• **EXERCISE DESCRIPTION**
Copy verbatim every line of the listing below, from the line containing "74 Neo-Traditional aber anders" through the end of the listing. Leave the pictures out of your answer.

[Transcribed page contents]
== == ==
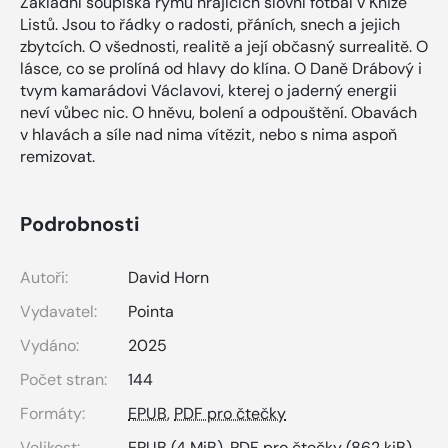
Základní soupiska rýmů hrajících slovní fotbal v Knize
Listů. Jsou to řádky o radosti, přáních, snech a jejich
zbytcích. O všednosti, realitě a její občasný surrealitě. O
lásce, co se prolíná od hlavy do klína. O Daně Drábový i
tvym kamarádovi Václavovi, kterej o jaderný energii
neví vůbec nic. O hněvu, bolení a odpouštění. Obavách
v hlavách a síle nad nima vítězit, nebo s nima aspoň
remizovat.
Podrobnosti
Autoři:
David Horn
Vydavatel:
Pointa
Vydáno:
2025
Počet stran:
144
Formáty:
EPUB
,
PDF pro čtečky
Velikost:
EPUB
(4 MiB),
PDF pro čtečky
(862 kiB)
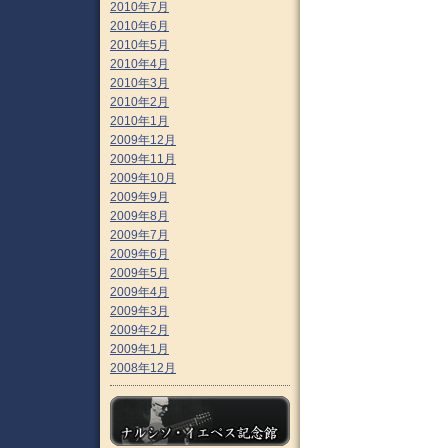
2010年7月
2010年6月
2010年5月
2010年4月
2010年3月
2010年2月
2010年1月
2009年12月
2009年11月
2009年10月
2009年9月
2009年8月
2009年7月
2009年6月
2009年5月
2009年4月
2009年3月
2009年2月
2009年1月
2008年12月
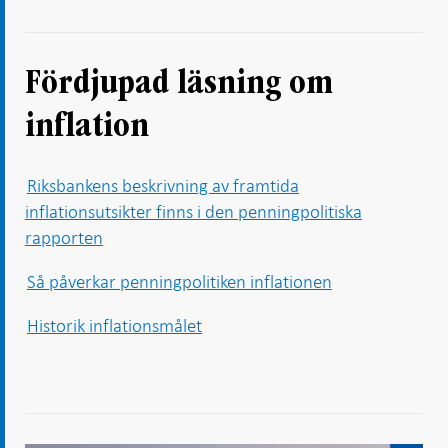
Fördjupad läsning om
inflation
Riksbankens beskrivning av framtida
inflationsutsikter finns i den penningpolitiska
rapporten
Så påverkar penningpolitiken inflationen
Historik inflationsmålet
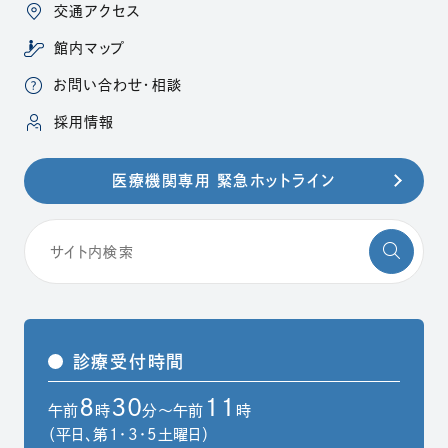
交通アクセス
館内マップ
お問い合わせ・相談
（別ウィンドウで開きます）
採用情報
医療機関専用 緊急ホットライン
診療受付時間
8
30
11
午前
時
分～午前
時
（平日、第1・3・5土曜日）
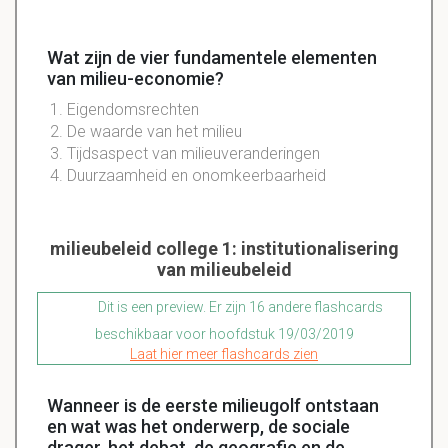
Wat zijn de vier fundamentele elementen
van milieu-economie?
Eigendomsrechten
De waarde van het milieu
Tijdsaspect van milieuveranderingen
Duurzaamheid en onomkeerbaarheid
milieubeleid college 1: institutionalisering
van milieubeleid
Dit is een preview. Er zijn 16 andere flashcards
beschikbaar voor hoofdstuk 19/03/2019
Laat hier meer flashcards zien
Wanneer is de eerste milieugolf ontstaan
en wat was het onderwerp, de sociale
drager, het debat, de geografie en de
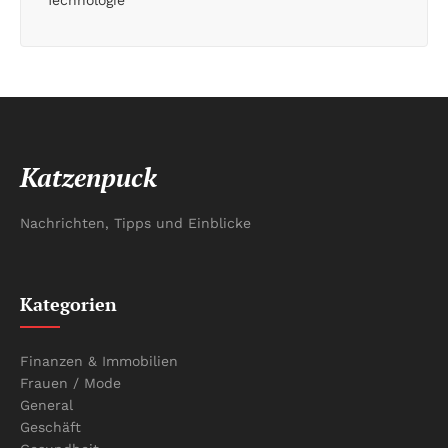
Katzenpuck
Nachrichten, Tipps und Einblicke
Kategorien
Finanzen & Immobilien
Frauen / Mode
General
Geschäft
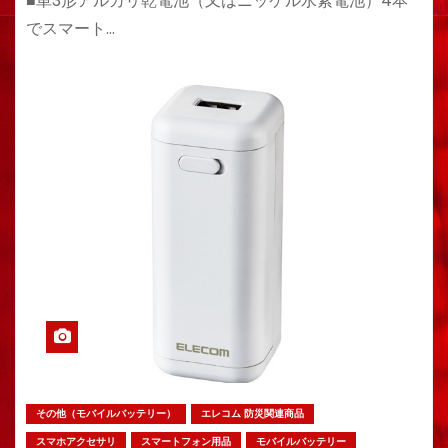
■単3形アルカリ乾電池（又はニッケル水素電池）4本
でスマート…
その他（モバイルバッテリー）
エレコム 防災関連商品
スマホアクセサリ
スマートフォン用品
モバイルバッテリー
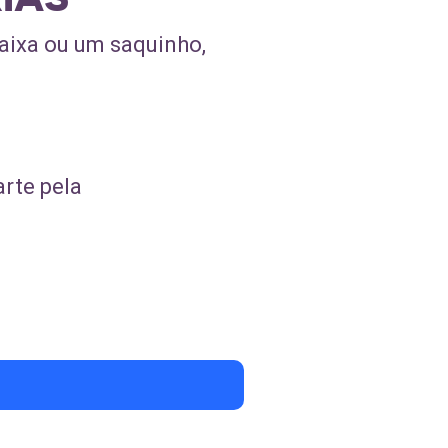
aixa ou um saquinho,
rte pela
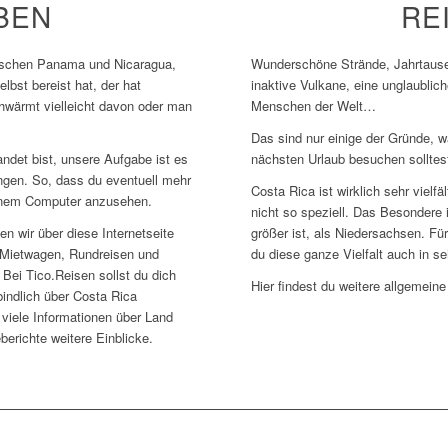
BEN
RE
wischen Panama und Nicaragua,
Wunderschöne Strände, Jahrtause
lbst bereist hat, der hat
inaktive Vulkane, eine unglaublich
hwärmt vielleicht davon oder man
Menschen der Welt…
Das sind nur einige der Gründe, 
ndet bist, unsere Aufgabe ist es
nächsten Urlaub besuchen solltes
ingen. So, dass du eventuell mehr
Costa Rica ist wirklich sehr vielfä
deinem Computer anzusehen.
nicht so speziell. Das Besondere 
en wir über diese Internetseite
größer ist, als Niedersachsen. Fü
n Mietwagen, Rundreisen und
du diese ganze Vielfalt auch in se
Bei Tico.Reisen sollst du dich
Hier findest du weitere allgemein
indlich über Costa Rica
 viele Informationen über Land
erichte weitere Einblicke.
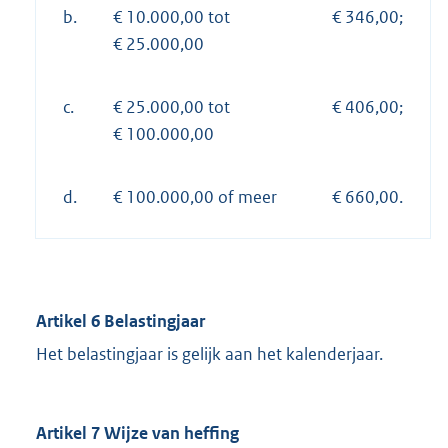
b.
€ 10.000,00 tot
€ 346,00;
€ 25.000,00
c.
€ 25.000,00 tot
€ 406,00;
€ 100.000,00
d.
€ 100.000,00 of meer
€ 660,00.
Artikel 6 Belastingjaar
Het belastingjaar is gelijk aan het kalenderjaar.
Artikel 7 Wijze van heffing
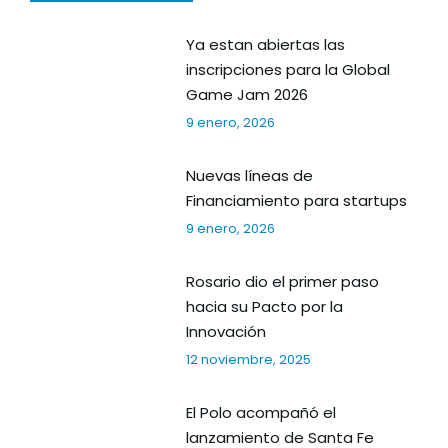
Ya estan abiertas las
inscripciones para la Global
Game Jam 2026
9 enero, 2026
Nuevas líneas de
Financiamiento para startups
9 enero, 2026
Rosario dio el primer paso
hacia su Pacto por la
Innovación
12 noviembre, 2025
El Polo acompañó el
lanzamiento de Santa Fe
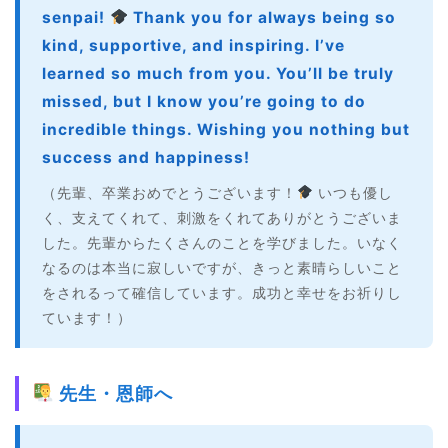
senpai!
Thank you for always being so
kind, supportive, and inspiring. I’ve
learned so much from you. You’ll be truly
missed, but I know you’re going to do
incredible things. Wishing you nothing but
success and happiness!
（先輩、卒業おめでとうございます！
いつも優し
く、支えてくれて、刺激をくれてありがとうございま
した。先輩からたくさんのことを学びました。いなく
なるのは本当に寂しいですが、きっと素晴らしいこと
をされるって確信しています。成功と幸せをお祈りし
ています！）
先生・恩師へ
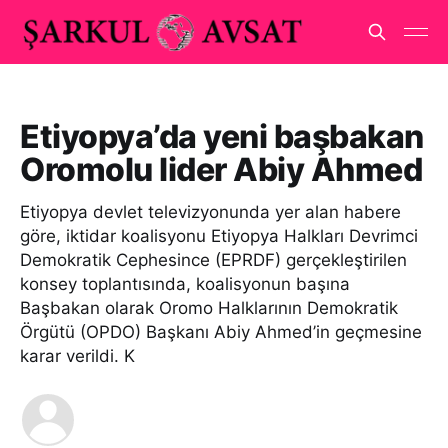
Etiyopya’da yeni başbakan
Oromolu lider Abiy Ahmed
Etiyopya devlet televizyonunda yer alan habere
göre, iktidar koalisyonu Etiyopya Halkları Devrimci
Demokratik Cephesince (EPRDF) gerçekleştirilen
konsey toplantısında, koalisyonun başına
Başbakan olarak Oromo Halklarının Demokratik
Örgütü (OPDO) Başkanı Abiy Ahmed’in geçmesine
karar verildi. K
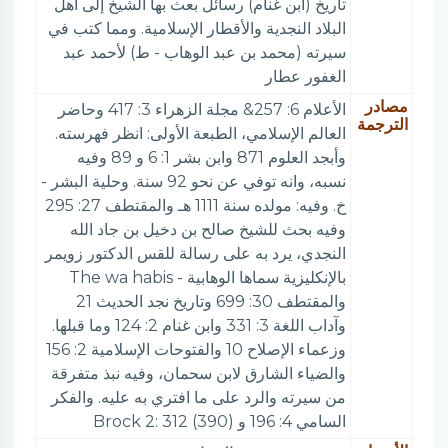
تاريخ (ابن غنام) رسائل بعث بها الشيخ إلى أهل
البلاد النجدية والأقطار الإسلامية. ومما كتب في
سيرته (محمد بن عبد الوهاب - ط) لأحمد عبد
الغفور عطار
مصادر
الأعلام 6: 257& مجلة الزهراء 3: 417 وحاضر
الترجمة
العالم الإسلامي، الطبعة الأولى: انظر فهرسته.
وأبجد العلوم 871 وابن بشر 1: 6 و 89 وفيه
نسبه، وانه توفي عن نحو 92 سنة. وحلية البشر -
خ. وفيه: مولده سنة 1111 هـ والمقتطف 27: 295
وفيه بحث للشيخ صالح بن دخيل بن جاد الله
النجدي، يرد به على رسالة للقس الدكتور زويمر
بالإنكليزية سماها الوهابية - The wa habis
والمقتطف 30: 699 وتاريخ نجد الحديث 21
وآداب اللغة 3: 331 وابن غنام 2: 124 وما قبلها.
وزعماء الإصلاح 10 والفتوحات الإسلامية 2: 156
والضياء الشارق لابن سحمان، وفيه نبذ متفرقة
من سيرته والرد على ما افتري به عليه. والفكر
السامي 4: 196 و (Brock 2: 312 (390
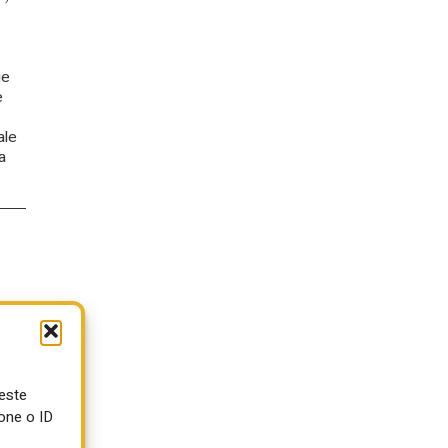
ue
e
ale
a
ueste
one o ID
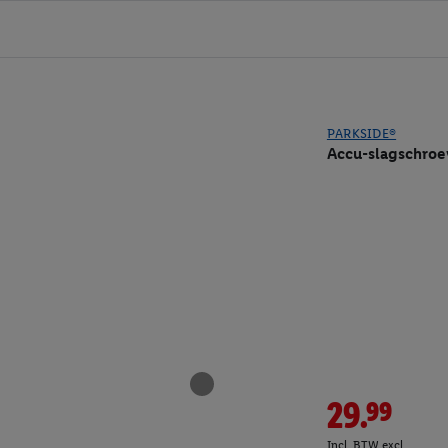
PARKSIDE®
Accu-slagschroe
29.99
Incl. BTW excl.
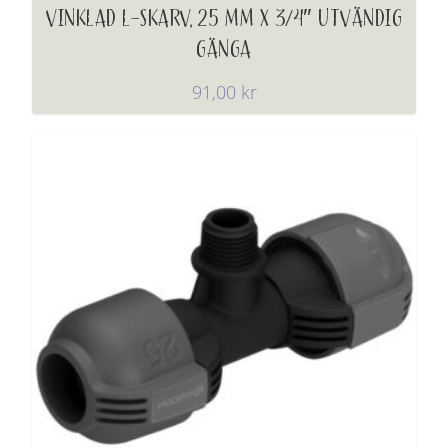
VINKLAD L-SKARV, 25 MM X 3/4″ UTVÄNDIG
GÄNGA
91,00
kr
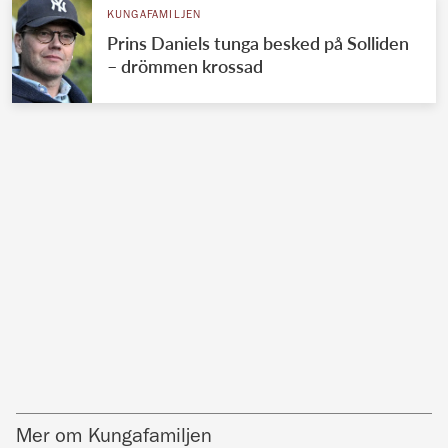
KUNGAFAMILJEN
Prins Daniels tunga besked på Solliden
– drömmen krossad
Mer om Kungafamiljen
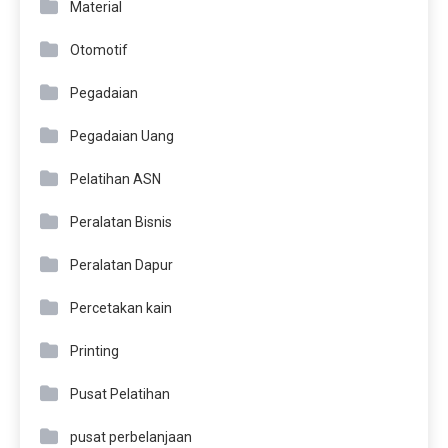
Material
Otomotif
Pegadaian
Pegadaian Uang
Pelatihan ASN
Peralatan Bisnis
Peralatan Dapur
Percetakan kain
Printing
Pusat Pelatihan
pusat perbelanjaan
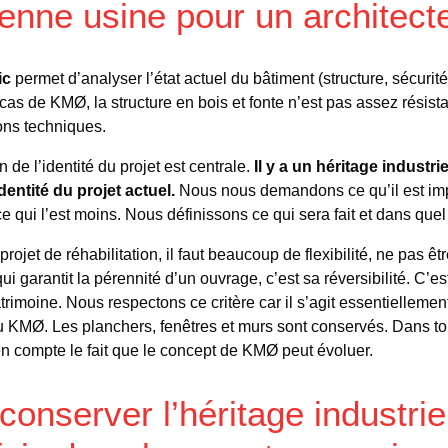
enne usine pour un architect
ic
permet d’analyser l’état actuel du bâtiment (structure, sécurit
 cas de KMØ, la structure en bois et fonte n’est pas assez résista
ions techniques.
n de l’identité du projet est centrale.
Il y a un héritage industr
dentité du projet actuel.
Nous nous demandons ce qu’il est imp
e qui l’est moins. Nous définissons ce qui sera fait et dans que
rojet de réhabilitation, il faut beaucoup de flexibilité, ne pas êtr
qui garantit la pérennité d’un ouvrage, c’est sa réversibilité. C’e
rimoine. Nous respectons ce critère car il s’agit essentiellem
du KMØ. Les planchers, fenêtres et murs sont conservés. Dans tou
 en compte le fait que le concept de KMØ peut évoluer.
nserver l’héritage industriel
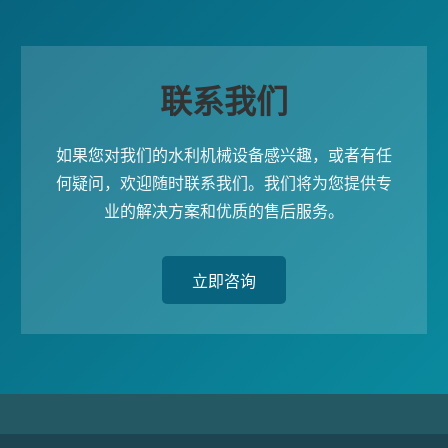
联系我们
如果您对我们的水利机械设备感兴趣，或者有任
何疑问，欢迎随时联系我们。我们将为您提供专
业的解决方案和优质的售后服务。
立即咨询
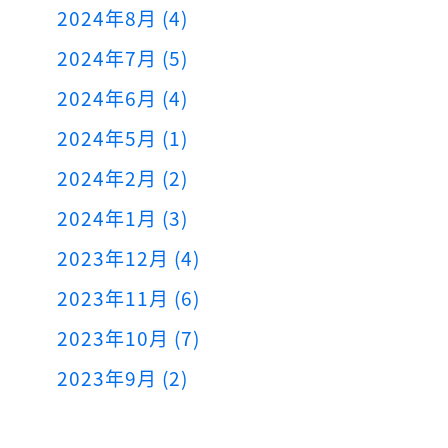
2024年8月 (4)
2024年7月 (5)
2024年6月 (4)
2024年5月 (1)
2024年2月 (2)
2024年1月 (3)
2023年12月 (4)
2023年11月 (6)
2023年10月 (7)
2023年9月 (2)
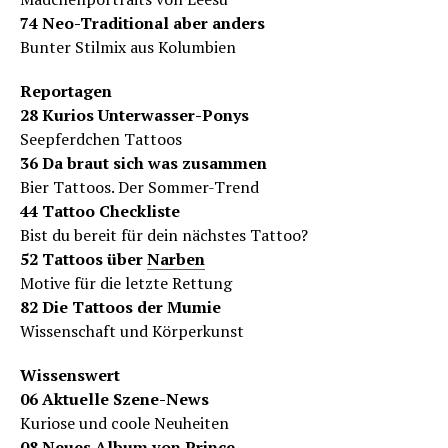
74 Neo-Traditional aber anders
Bunter Stilmix aus Kolumbien
Reportagen
28 Kurios Unterwasser-Ponys
Seepferdchen Tattoos
36 Da braut sich was zusammen
Bier Tattoos. Der Sommer-Trend
44 Tattoo Checkliste
Bist du bereit für dein nächstes Tattoo?
52 Tattoos über
Narben
Motive für die letzte Rettung
82 Die Tattoos der Mumie
Wissenschaft und Körperkunst
Wissenswert
06 Aktuelle Szene-News
Kuriose und coole Neuheiten
08 Neues Album von Prince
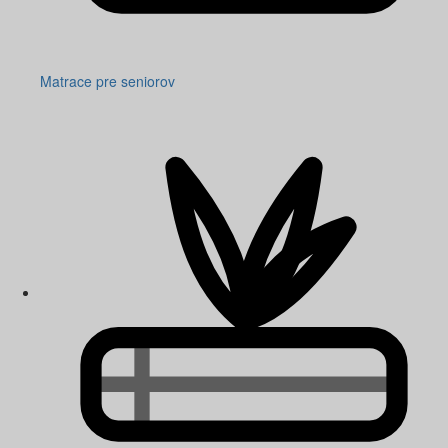
Matrace pre seniorov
== == ==
• **EXERCISE RESULT**
74 Neo-Traditional aber anders
Bunter Stilmix aus Kolumbien
Reportagen
28 Kurios Unterwasser-Ponys
Seepferdchen Tattoos
36 Da braut sich was zusammen
Bier Tattoos. Der Sommer-Trend
44 Tattoo Checkliste
Bist du bereit für dein nächstes Tattoo?
52 Tattoos über
Narben
Motive für die letzte Rettung
82 Die Tattoos der Mumie
Wissenschaft und Körperkunst
Wissenswert
06 Aktuelle Szene-News
Kuriose und coole Neuheiten
08 Neues Album von Prince
Matrace pre seniorov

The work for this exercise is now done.